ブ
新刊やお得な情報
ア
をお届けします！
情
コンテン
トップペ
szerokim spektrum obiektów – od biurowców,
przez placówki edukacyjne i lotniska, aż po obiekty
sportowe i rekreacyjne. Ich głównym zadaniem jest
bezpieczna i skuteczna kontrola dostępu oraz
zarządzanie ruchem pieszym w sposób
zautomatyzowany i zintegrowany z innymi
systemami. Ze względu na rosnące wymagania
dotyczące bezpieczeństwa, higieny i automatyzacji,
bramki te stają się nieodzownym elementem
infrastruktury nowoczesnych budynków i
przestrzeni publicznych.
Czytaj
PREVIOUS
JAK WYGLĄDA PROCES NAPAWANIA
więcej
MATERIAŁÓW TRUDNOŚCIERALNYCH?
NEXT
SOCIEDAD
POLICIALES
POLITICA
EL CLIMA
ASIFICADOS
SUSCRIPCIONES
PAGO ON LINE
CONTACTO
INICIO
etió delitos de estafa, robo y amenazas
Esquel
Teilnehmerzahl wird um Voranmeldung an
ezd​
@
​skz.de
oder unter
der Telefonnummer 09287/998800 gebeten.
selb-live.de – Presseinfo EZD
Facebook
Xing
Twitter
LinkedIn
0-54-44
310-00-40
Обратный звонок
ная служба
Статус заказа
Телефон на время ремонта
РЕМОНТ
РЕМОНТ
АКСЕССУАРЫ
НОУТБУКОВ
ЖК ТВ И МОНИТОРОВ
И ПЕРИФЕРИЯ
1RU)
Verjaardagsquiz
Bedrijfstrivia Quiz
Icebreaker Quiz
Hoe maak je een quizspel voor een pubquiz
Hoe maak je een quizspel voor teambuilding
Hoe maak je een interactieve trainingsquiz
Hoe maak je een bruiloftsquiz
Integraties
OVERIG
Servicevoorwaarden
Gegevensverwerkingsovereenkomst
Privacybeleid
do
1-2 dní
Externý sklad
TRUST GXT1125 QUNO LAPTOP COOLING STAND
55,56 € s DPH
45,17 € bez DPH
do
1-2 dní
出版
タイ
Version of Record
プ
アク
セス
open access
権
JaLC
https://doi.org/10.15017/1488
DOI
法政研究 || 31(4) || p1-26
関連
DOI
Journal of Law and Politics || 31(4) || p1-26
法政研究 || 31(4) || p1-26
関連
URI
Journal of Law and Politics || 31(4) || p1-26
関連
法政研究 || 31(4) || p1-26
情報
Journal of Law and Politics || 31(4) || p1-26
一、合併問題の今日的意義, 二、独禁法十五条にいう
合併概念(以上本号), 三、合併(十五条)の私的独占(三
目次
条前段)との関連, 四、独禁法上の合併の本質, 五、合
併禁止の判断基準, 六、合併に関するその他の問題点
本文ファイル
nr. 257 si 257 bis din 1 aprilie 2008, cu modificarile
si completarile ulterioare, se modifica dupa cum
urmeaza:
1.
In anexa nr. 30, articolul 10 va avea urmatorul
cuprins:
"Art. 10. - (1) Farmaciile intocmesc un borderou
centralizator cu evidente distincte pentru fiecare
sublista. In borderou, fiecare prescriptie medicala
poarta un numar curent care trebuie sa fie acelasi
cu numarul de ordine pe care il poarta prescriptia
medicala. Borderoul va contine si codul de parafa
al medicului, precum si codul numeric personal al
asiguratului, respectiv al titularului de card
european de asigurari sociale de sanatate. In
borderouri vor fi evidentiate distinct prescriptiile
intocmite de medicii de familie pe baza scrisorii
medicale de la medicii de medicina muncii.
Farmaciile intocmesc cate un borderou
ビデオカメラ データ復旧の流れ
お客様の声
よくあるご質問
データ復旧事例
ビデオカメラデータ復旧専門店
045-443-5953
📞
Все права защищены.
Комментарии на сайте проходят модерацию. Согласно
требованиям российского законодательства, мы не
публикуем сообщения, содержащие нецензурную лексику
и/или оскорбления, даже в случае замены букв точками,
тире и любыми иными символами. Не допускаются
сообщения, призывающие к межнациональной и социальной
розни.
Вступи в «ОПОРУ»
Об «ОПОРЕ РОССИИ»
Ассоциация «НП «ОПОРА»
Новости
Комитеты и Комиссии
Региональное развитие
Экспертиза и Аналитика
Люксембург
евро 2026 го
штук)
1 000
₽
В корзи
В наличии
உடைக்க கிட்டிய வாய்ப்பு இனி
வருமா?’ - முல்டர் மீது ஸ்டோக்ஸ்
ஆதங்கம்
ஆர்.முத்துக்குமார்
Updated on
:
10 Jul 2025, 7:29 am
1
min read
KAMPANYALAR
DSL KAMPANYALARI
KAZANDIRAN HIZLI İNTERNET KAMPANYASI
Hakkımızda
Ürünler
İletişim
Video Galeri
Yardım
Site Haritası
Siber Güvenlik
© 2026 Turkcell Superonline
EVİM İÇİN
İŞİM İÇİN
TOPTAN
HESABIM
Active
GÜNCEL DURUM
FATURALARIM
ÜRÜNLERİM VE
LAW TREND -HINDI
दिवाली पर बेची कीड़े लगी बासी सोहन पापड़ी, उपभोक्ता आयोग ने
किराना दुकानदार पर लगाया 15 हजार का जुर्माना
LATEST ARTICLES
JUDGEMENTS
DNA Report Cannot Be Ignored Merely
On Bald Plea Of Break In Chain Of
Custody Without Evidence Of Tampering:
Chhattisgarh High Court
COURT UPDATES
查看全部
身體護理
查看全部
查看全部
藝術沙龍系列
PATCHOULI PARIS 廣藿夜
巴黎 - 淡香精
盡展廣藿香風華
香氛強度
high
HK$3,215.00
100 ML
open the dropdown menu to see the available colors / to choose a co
——————————
● **Assignment**
Please rewrite all the records above, replacing "Icebreaker Quiz" with "Kerstquiz" and leaving everything else unchanged.

● **Written solution**
ブ
新刊やお得な情報
ア
をお届けします！
情
コンテン
トップペ
szerokim spektrum obiektów – od biurowców,
przez placówki edukacyjne i lotniska, aż po obiekty
sportowe i rekreacyjne. Ich głównym zadaniem jest
bezpieczna i skuteczna kontrola dostępu oraz
zarządzanie ruchem pieszym w sposób
zautomatyzowany i zintegrowany z innymi
systemami. Ze względu na rosnące wymagania
dotyczące bezpieczeństwa, higieny i automatyzacji,
bramki te stają się nieodzownym elementem
infrastruktury nowoczesnych budynków i
przestrzeni publicznych.
Czytaj
PREVIOUS
JAK WYGLĄDA PROCES NAPAWANIA
więcej
MATERIAŁÓW TRUDNOŚCIERALNYCH?
NEXT
SOCIEDAD
POLICIALES
POLITICA
EL CLIMA
ASIFICADOS
SUSCRIPCIONES
PAGO ON LINE
CONTACTO
INICIO
etió delitos de estafa, robo y amenazas
Esquel
Teilnehmerzahl wird um Voranmeldung an
ezd​
@
​skz.de
oder unter
der Telefonnummer 09287/998800 gebeten.
selb-live.de – Presseinfo EZD
Facebook
Xing
Twitter
LinkedIn
0-54-44
310-00-40
Обратный звонок
ная служба
Статус заказа
Телефон на время ремонта
РЕМОНТ
РЕМОНТ
АКСЕССУАРЫ
НОУТБУКОВ
ЖК ТВ И МОНИТОРОВ
И ПЕРИФЕРИЯ
1RU)
Verjaardagsquiz
Bedrijfstrivia Quiz
Kerstquiz
Hoe maak je een quizspel voor een pubquiz
Hoe maak je een quizspel voor teambuilding
Hoe maak je een interactieve trainingsquiz
Hoe maak je een bruiloftsquiz
Integraties
OVERIG
Servicevoorwaarden
Gegevensverwerkingsovereenkomst
Privacybeleid
do
1-2 dní
Externý sklad
TRUST GXT1125 QUNO LAPTOP COOLING STAND
55,56 € s DPH
45,17 € bez DPH
do
1-2 dní
出版
タイ
Version of Record
プ
アク
セス
open access
権
JaLC
https://doi.org/10.15017/1488
DOI
法政研究 || 31(4) || p1-26
関連
DOI
Journal of Law and Politics || 31(4) || p1-26
法政研究 || 31(4) || p1-26
関連
URI
Journal of Law and Politics || 31(4) || p1-26
関連
法政研究 || 31(4) || p1-26
情報
Journal of Law and Politics || 31(4) || p1-26
一、合併問題の今日的意義, 二、独禁法十五条にいう
合併概念(以上本号), 三、合併(十五条)の私的独占(三
目次
条前段)との関連, 四、独禁法上の合併の本質, 五、合
併禁止の判断基準, 六、合併に関するその他の問題点
本文ファイル
nr. 257 si 257 bis din 1 aprilie 2008, cu modificarile
si completarile ulterioare, se modifica dupa cum
urmeaza:
1.
In anexa nr. 30, articolul 10 va avea urmatorul
cuprins:
"Art. 10. - (1) Farmaciile intocmesc un borderou
centralizator cu evidente distincte pentru fiecare
sublista. In borderou, fiecare prescriptie medicala
poarta un numar curent care trebuie sa fie acelasi
cu numarul de ordine pe care il poarta prescriptia
medicala. Borderoul va contine si codul de parafa
al medicului, precum si codul numeric personal al
asiguratului, respectiv al titularului de card
european de asigurari sociale de sanatate. In
borderouri vor fi evidentiate distinct prescriptiile
intocmite de medicii de familie pe baza scrisorii
medicale de la medicii de medicina muncii.
Farmaciile intocmesc cate un borderou
ビデオカメラ データ復旧の流れ
お客様の声
よくあるご質問
データ復旧事例
ビデオカメラデータ復旧専門店
045-443-5953
📞
Все права защищены.
Комментарии на сайте проходят модерацию. Согласно
требованиям российского законодательства, мы не
публикуем сообщения, содержащие нецензурную лексику
и/или оскорбления, даже в случае замены букв точками,
тире и любыми иными символами. Не допускаются
сообщения, призывающие к межнациональной и социальной
розни.
Вступи в «ОПОРУ»
Об «ОПОРЕ РОССИИ»
Ассоциация «НП «ОПОРА»
Новости
Комитеты и Комиссии
Региональное развитие
Экспертиза и Аналитика
Люксембург
евро 2026 го
штук)
1 000
₽
В корзи
В наличии
உடைக்க கிட்டிய வாய்ப்பு இனி
வருமா?’ - முல்டர் மீது ஸ்டோக்ஸ்
ஆதங்கம்
ஆர்.முத்துக்குமார்
Updated on
:
10 Jul 2025, 7:29 am
1
min read
KAMPANYALAR
DSL KAMPANYALARI
KAZANDIRAN HIZLI İNTERNET KAMPANYASI
Hakkımızda
Ürünler
İletişim
Video Galeri
Yardım
Site Haritası
Siber Güvenlik
© 2026 Turkcell Superonline
EVİM İÇİN
İŞİM İÇİN
TOPTAN
HESABIM
Active
GÜNCEL DURUM
FATURALARIM
ÜRÜNLERİM VE
LAW TREND -HINDI
दिवाली पर बेची कीड़े लगी बासी सोहन पापड़ी, उपभोक्ता आयोग ने
किराना दुकानदार पर लगाया 15 हजार का जुर्माना
LATEST ARTICLES
JUDGEMENTS
DNA Report Cannot Be Ignored Merely
On Bald Plea Of Break In Chain Of
Custody Without Evidence Of Tampering:
Chhattisgarh High Court
COURT UPDATES
查看全部
身體護理
查看全部
查看全部
藝術沙龍系列
PATCHOULI PARIS 廣藿夜
巴黎 - 淡香精
盡展廣藿香風華
香氛強度
high
HK$3,215.00
100 ML
open the dropdown menu to see the available colors / to choose a co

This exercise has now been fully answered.